Usually, we want to sample one example and one value for the latent variable at a time, for tractable optimization. This only works for a sum.

We compare the above structure with this equation:

\begin{equation} L = \sum_i \left( \sum_z \log p(x_i, z)\right) \end{equation}

Intuitively the new equation says that every latent variable value needs to do a good job of explaining the data

Derivation of the Variational Bound

\begin{equation} p(x) = \sum_i \log (\sum_z p(x_i, z)) \end{equation}

\begin{equation} p(x) = \sum_i \log(\sum_z \frac{q(z|x_i) p(x_i, z)}{q(z|x_i)}) \end{equation}

By Jensen’s Inequality (concavity of the log function),

\begin{equation} p(x) \ge \sum_i \sum_z q(z|x_i) \log \frac{p(x_i, z)}{q(z|x_i)} \end{equation}

\begin{equation} p(x) \ge \sum_i q(z|x_i) \sum_z \log (p(x_i | z)) + \log \frac{p(z)}{q(z|x_i)} \end{equation}

\begin{equation} p(x) \ge \mathbb{E}_{z \sim q(z|x_i)} \log (p(x_i | z)) - KL(q(z|x_i) || p(z)) \end{equation}

The first term is the conditional likelihood of our observation if we used a sampled z value from the approximated posterior \(q(z | x)\). The second term is a divergence between the approximate posterior and the prior. This is often well defined.

Variational Autoencoder

We can show that a special type of autoencoder corresponds to this lower bound, where \(q(z | x)\) is the encoder and \(p(x|z)\) is the decoder. The first term is the usual reconstruction objective for autoencoders. The second term is a special KL term which pulls the bottleneck closer to a prior.

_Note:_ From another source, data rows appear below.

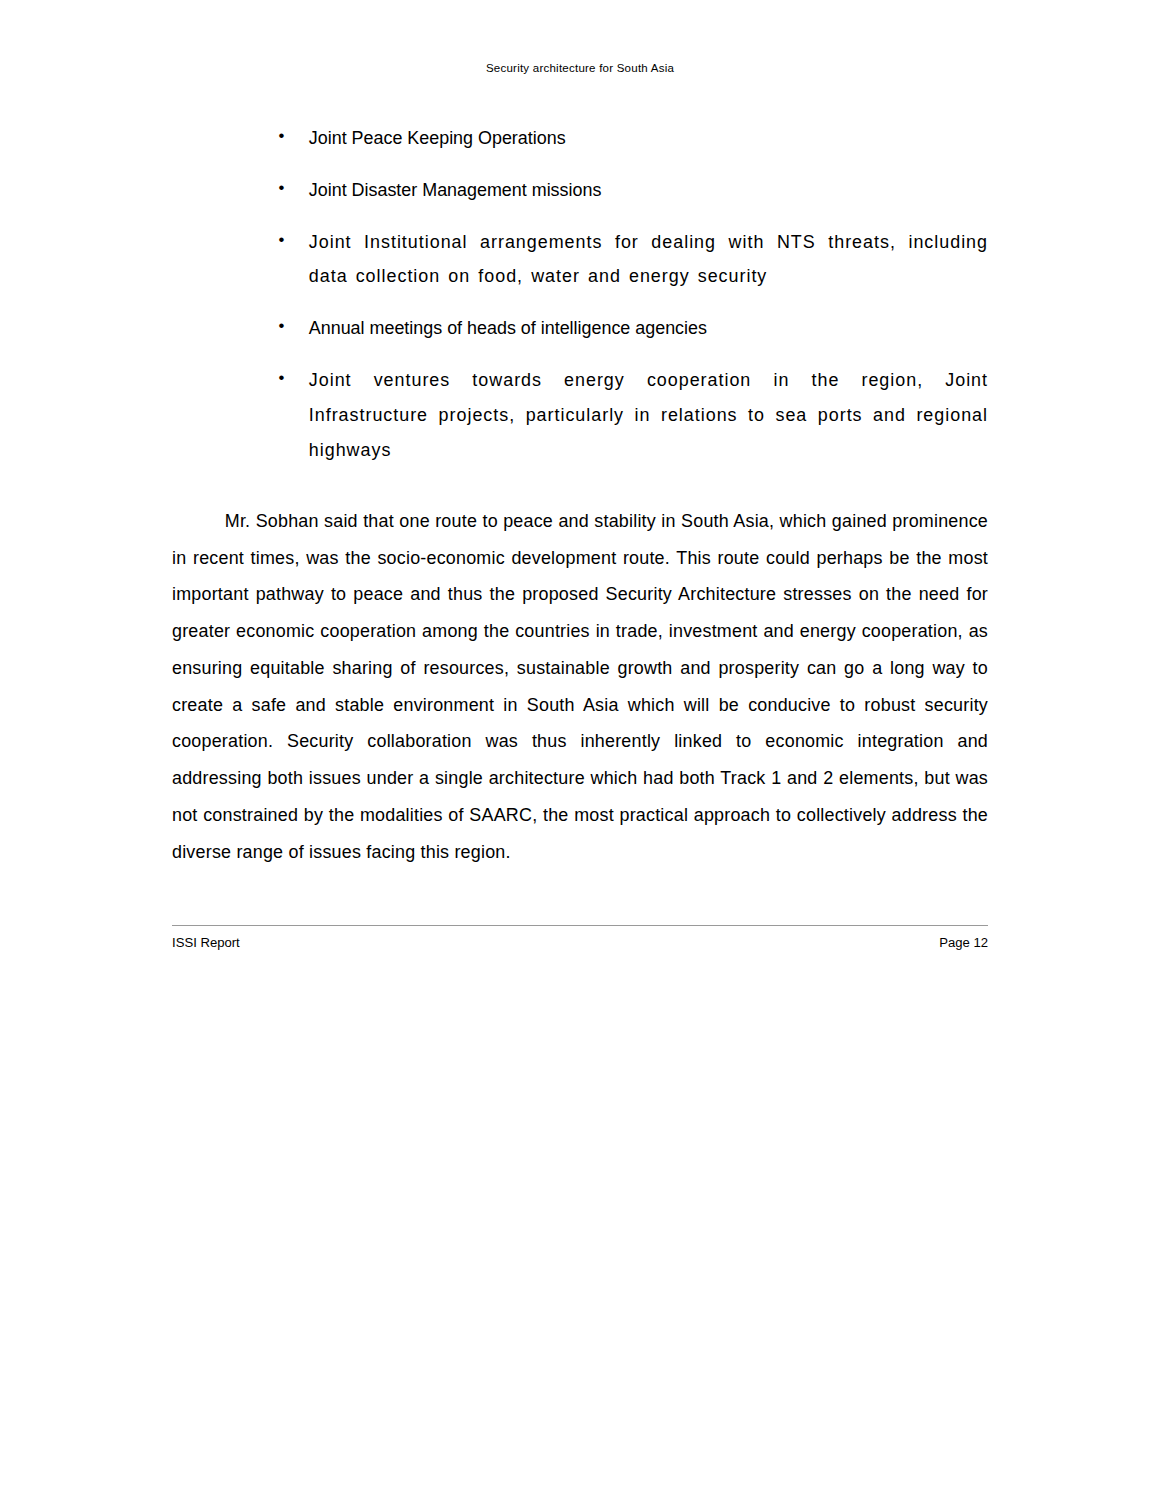Security architecture for South Asia
Joint Peace Keeping Operations
Joint Disaster Management missions
Joint Institutional arrangements for dealing with NTS threats, including data collection on food, water and energy security
Annual meetings of heads of intelligence agencies
Joint ventures towards energy cooperation in the region, Joint Infrastructure projects, particularly in relations to sea ports and regional highways
Mr. Sobhan said that one route to peace and stability in South Asia, which gained prominence in recent times, was the socio-economic development route. This route could perhaps be the most important pathway to peace and thus the proposed Security Architecture stresses on the need for greater economic cooperation among the countries in trade, investment and energy cooperation, as ensuring equitable sharing of resources, sustainable growth and prosperity can go a long way to create a safe and stable environment in South Asia which will be conducive to robust security cooperation. Security collaboration was thus inherently linked to economic integration and addressing both issues under a single architecture which had both Track 1 and 2 elements, but was not constrained by the modalities of SAARC, the most practical approach to collectively address the diverse range of issues facing this region.
ISSI Report Page 12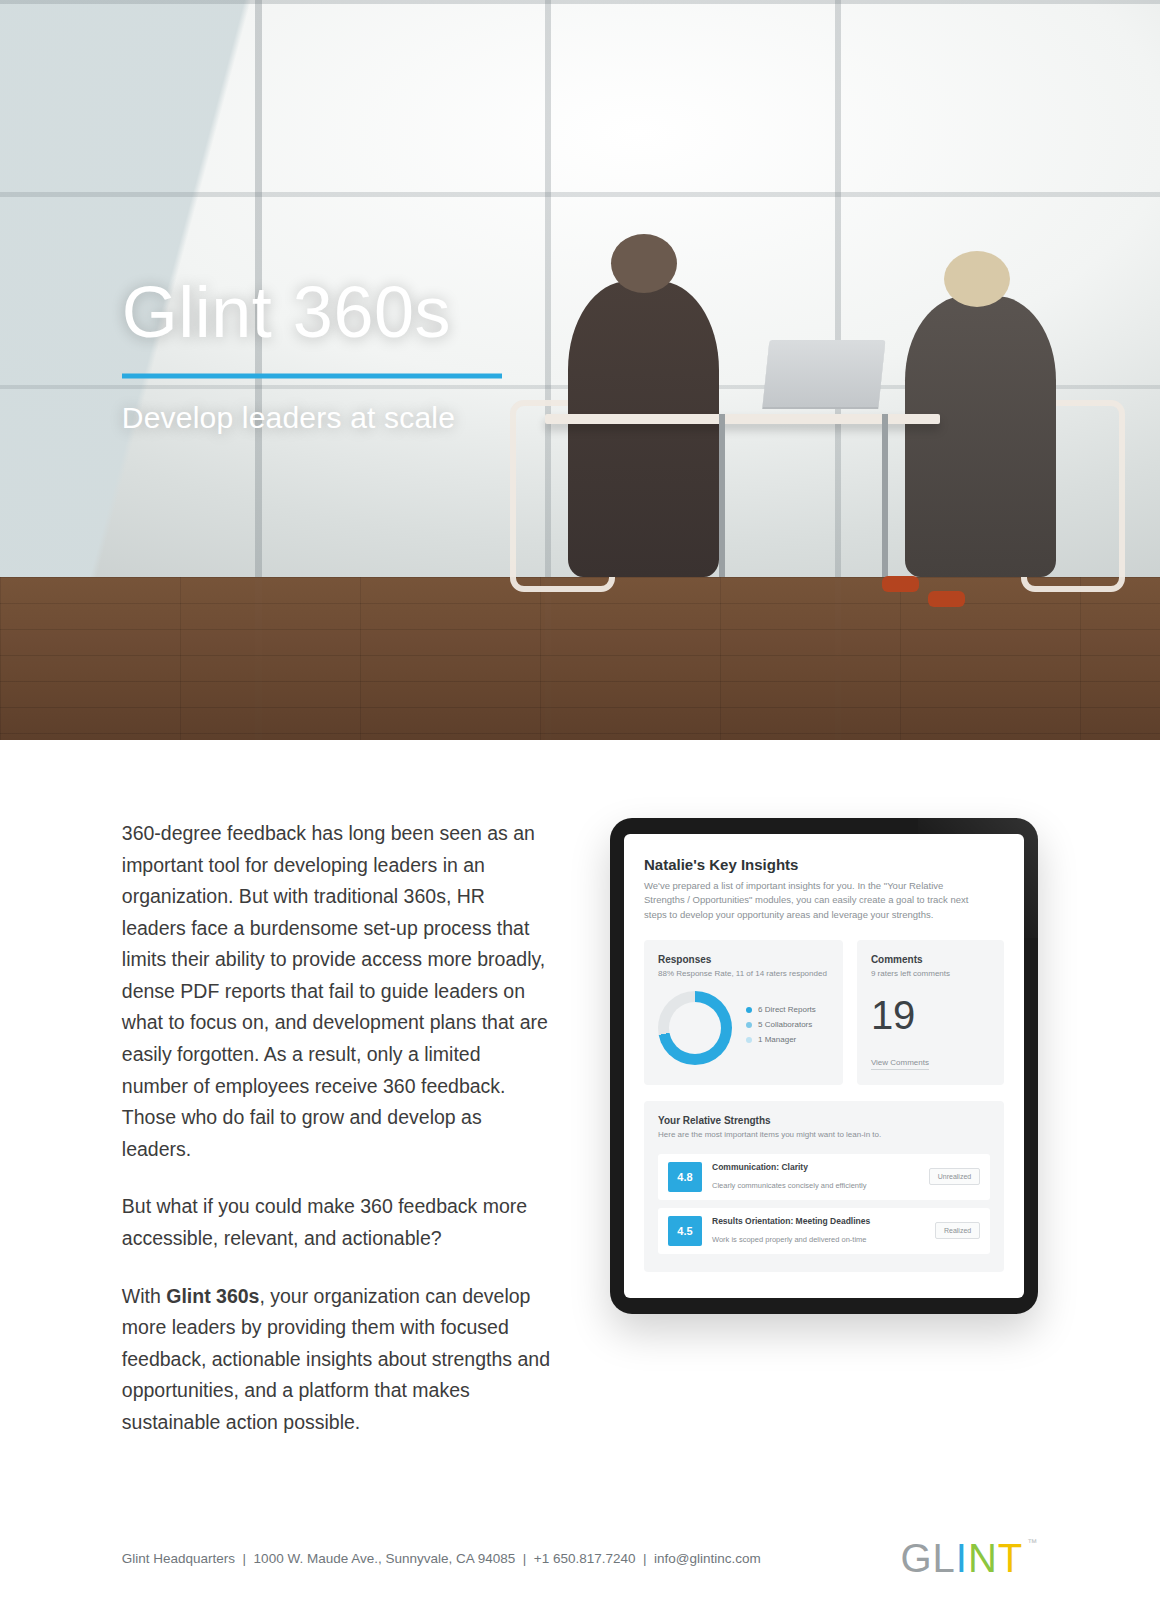Glint 360s
Develop leaders at scale
360-degree feedback has long been seen as an important tool for developing leaders in an organization. But with traditional 360s, HR leaders face a burdensome set-up process that limits their ability to provide access more broadly, dense PDF reports that fail to guide leaders on what to focus on, and development plans that are easily forgotten. As a result, only a limited number of employees receive 360 feedback. Those who do fail to grow and develop as leaders.
But what if you could make 360 feedback more accessible, relevant, and actionable?
With Glint 360s, your organization can develop more leaders by providing them with focused feedback, actionable insights about strengths and opportunities, and a platform that makes sustainable action possible.
Natalie's Key Insights
We've prepared a list of important insights for you. In the "Your Relative Strengths / Opportunities" modules, you can easily create a goal to track next steps to develop your opportunity areas and leverage your strengths.
Responses
88% Response Rate, 11 of 14 raters responded
6 Direct Reports
5 Collaborators
1 Manager
Comments
9 raters left comments
19
View Comments
Your Relative Strengths
Here are the most important items you might want to lean-in to.
4.8
Communication: Clarity Clearly communicates concisely and efficiently
Unrealized
4.5
Results Orientation: Meeting Deadlines Work is scoped properly and delivered on-time
Realized
Glint Headquarters | 1000 W. Maude Ave., Sunnyvale, CA 94085 | +1 650.817.7240 | info@glintinc.com
GLINT™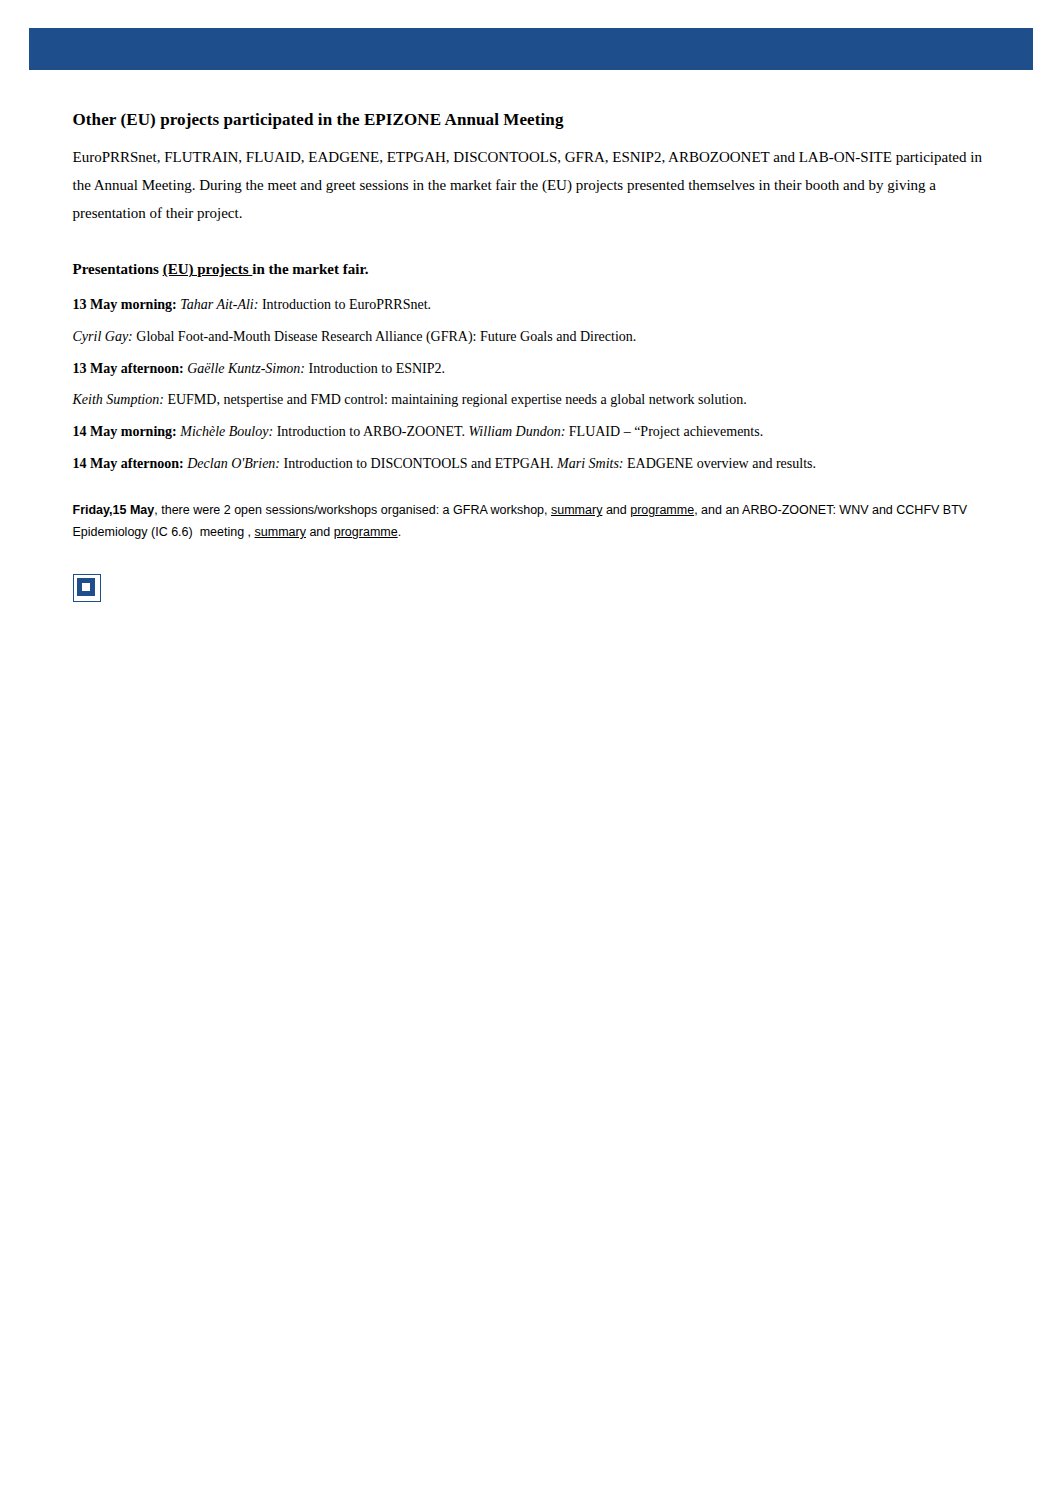Other (EU) projects participated in the EPIZONE Annual Meeting
EuroPRRSnet, FLUTRAIN, FLUAID, EADGENE, ETPGAH, DISCONTOOLS, GFRA, ESNIP2, ARBOZOONET and LAB-ON-SITE participated in the Annual Meeting. During the meet and greet sessions in the market fair the (EU) projects presented themselves in their booth and by giving a presentation of their project.
Presentations (EU) projects in the market fair.
13 May morning: Tahar Ait-Ali: Introduction to EuroPRRSnet.
Cyril Gay: Global Foot-and-Mouth Disease Research Alliance (GFRA): Future Goals and Direction.
13 May afternoon: Gaëlle Kuntz-Simon: Introduction to ESNIP2.
Keith Sumption: EUFMD, netspertise and FMD control: maintaining regional expertise needs a global network solution.
14 May morning: Michèle Bouloy: Introduction to ARBO-ZOONET. William Dundon: FLUAID – “Project achievements.
14 May afternoon: Declan O'Brien: Introduction to DISCONTOOLS and ETPGAH. Mari Smits: EADGENE overview and results.
Friday,15 May, there were 2 open sessions/workshops organised: a GFRA workshop, summary and programme, and an ARBO-ZOONET: WNV and CCHFV BTV Epidemiology (IC 6.6) meeting , summary and programme.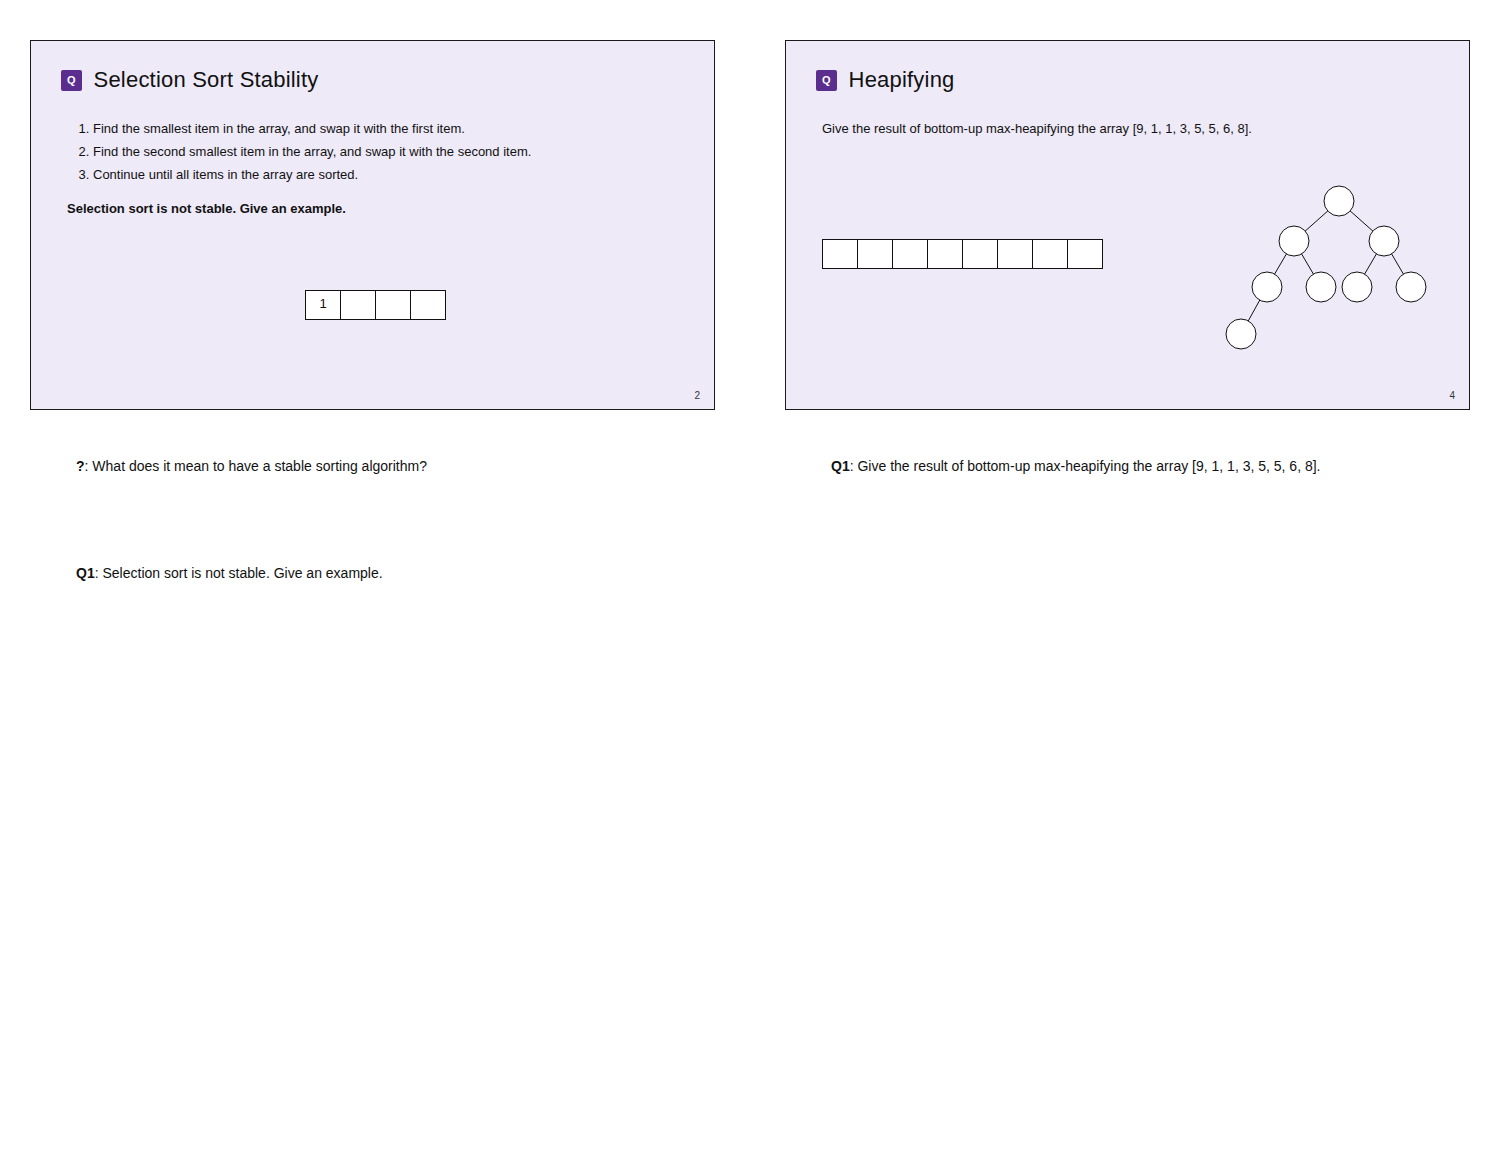Q
Selection Sort Stability
Find the smallest item in the array, and swap it with the first item.
Find the second smallest item in the array, and swap it with the second item.
Continue until all items in the array are sorted.
Selection sort is not stable. Give an example.
1
2
?: What does it mean to have a stable sorting algorithm?
Q1: Selection sort is not stable. Give an example.
Q
Heapifying
Give the result of bottom-up max-heapifying the array [9, 1, 1, 3, 5, 5, 6, 8].
4
Q1: Give the result of bottom-up max-heapifying the array [9, 1, 1, 3, 5, 5, 6, 8].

In the simplest case, we make both \(q(z|x)\) and \(p(z)\) independent Gaussians:

\begin{equation} KL(q(z|x_i) || p(z)) = \sum_j \mu_j^2 + \sigma_j^2 - \log(\sigma_j^2) \end{equation}

\(q(z|x)\) has parameters \(\mu\) and \(\sigma\) which are just outputs from our encoder. \(p(z)\) is a prior distribution with \(\mu = 0\) and \(\sigma = 1\).

The bottleneck can’t remember spatial information, and optimizing for \(p(x|z)\) puts heavy emphasis on exact recovery of spatial information. Solutions involve removing the bottleneck, or replacing the prior \(p(z)\) with one that has more structure.